Я схватил в каждую руку по пригоршне земли и крепко сжимал, пока она не стала вытекать с обеих сторон кулака, как песок из песочных часов. Земля была чуть влажная, крупнозернистая и пахла… землей.
Я подумал, что обязательно должен рассказать Мэгги о похоронах. Повернувшись, я зашагал к дому, и листья кукурузы легко касались моих локтей, словно хотели утешить или высказывая беззвучные слова соболезнований. На ходу я яростно втирал в левое предплечье землю с могилы сына, используя ее как грубое чистящее средство, пока не покраснела и не засаднила кожа. Черные частички засохшей крови исчезли, но из нескольких свежих царапин проступили новые рубиновые капли.
Глава 5
Летний театр Диггера, построенный шесть лет тому назад, слывет одной из самых надежно охраняемых тайн Южной Каролины. Он находится в десяти милях от моего дома и еще дальше от всех других домов. Раковина театра возвышается над сосновыми и смешанными лесами, словно гигантская труба, и занимает почти три акра земли, бо́льшая часть которых, впрочем, отведена под автостоянку. Тот, кто возвел здесь это сооружение, явно интересовался не столько количеством зрителей, сколько качественной акустикой. Впрочем, и в процессе строительства, и во время шумной рекламной кампании, предшествовавшей открытию театра, имя его владельца так и осталось неизвестным.

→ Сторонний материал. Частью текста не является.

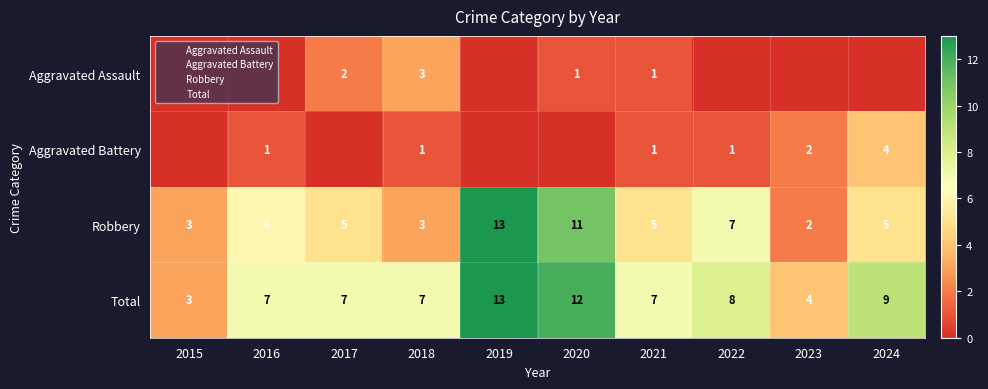

Where is Total nearest to the value 8?

2022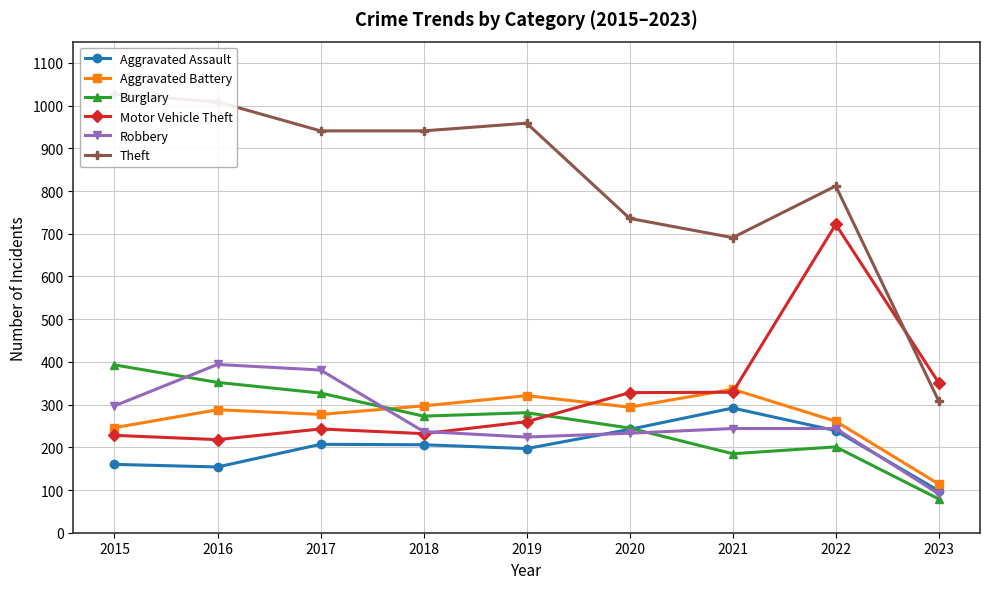

Reading left to right, transcribe all the data shown in this chart.

Aggravated Assault: 160	154	207	206	197	242	292	239	98
Aggravated Battery: 246	288	277	297	321	294	336	261	114
Burglary: 393	352	327	273	281	245	185	201	79
Motor Vehicle Theft: 228	218	243	232	260	328	329	722	351
Robbery: 297	394	381	237	224	233	244	244	91
Theft: 1027	1009	941	941	959	736	691	812	308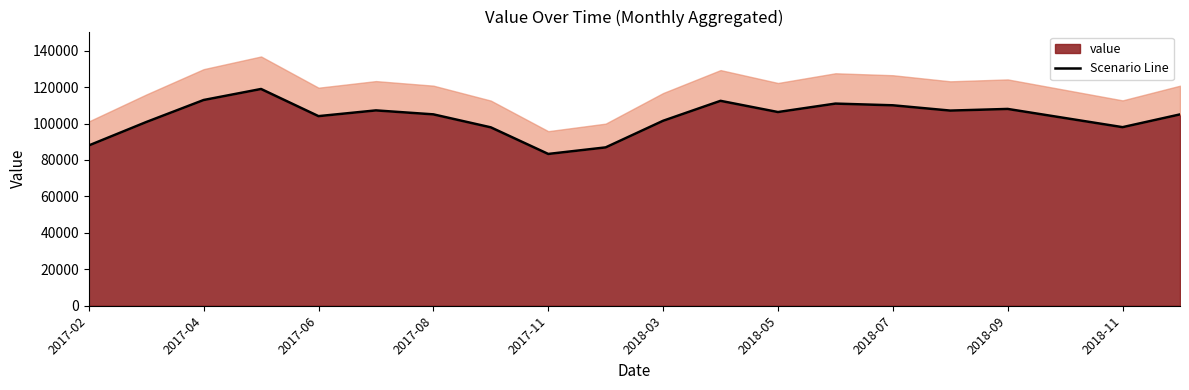

The value of value at 2017-11 is 83300. True or false?

True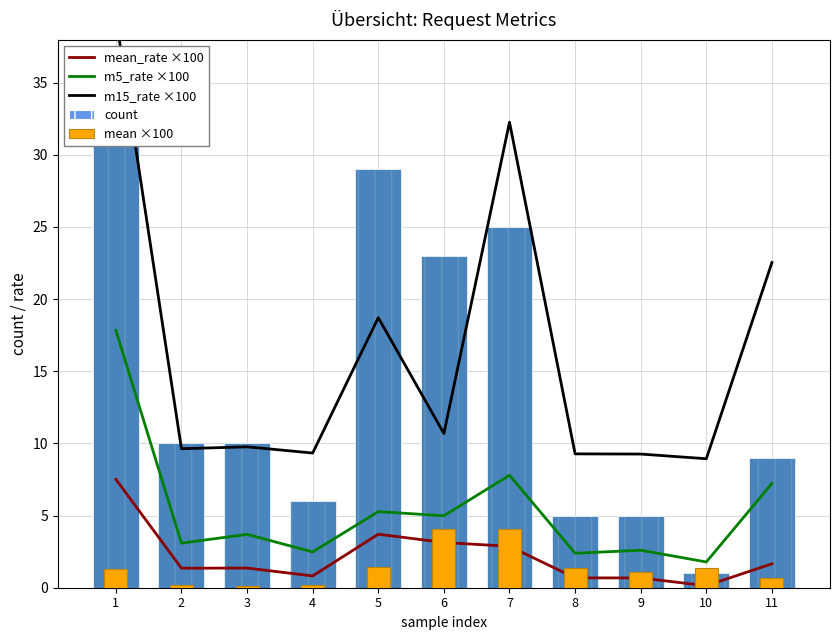

At how many categories does at least one series exceed 5?

11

Теперь летний театр используется не больше трех дней в году. Все остальное время он просто тихо разваливается. Когда-то здесь выступали Гарт Брукс, Джордж Стрейт, Рэнди Трэвис, Винс Джилл и Джеймс Тейлор[18], исполнявшие композиции в стиле кантри и блуграсс. Никакого электричества, никакой «фанеры»… Впрочем, выходили на эту сцену и совсем другие люди – например, Джордж Уинстон, а однажды здесь выступал сам Брюс Спрингстин[19], но и он пел в сопровождении одной лишь акустической гитары. Я знаю это точно, потому что купил билеты, и мы с Мэгги вместе пошли на этот концерт.
19
Брюс Спрингстин – американский рок- и фолк-музыкант, автор песен. Стал известен благодаря своим рок-песням с поэтичными текстами, основной темой которых является его родина, Нью-Джерси.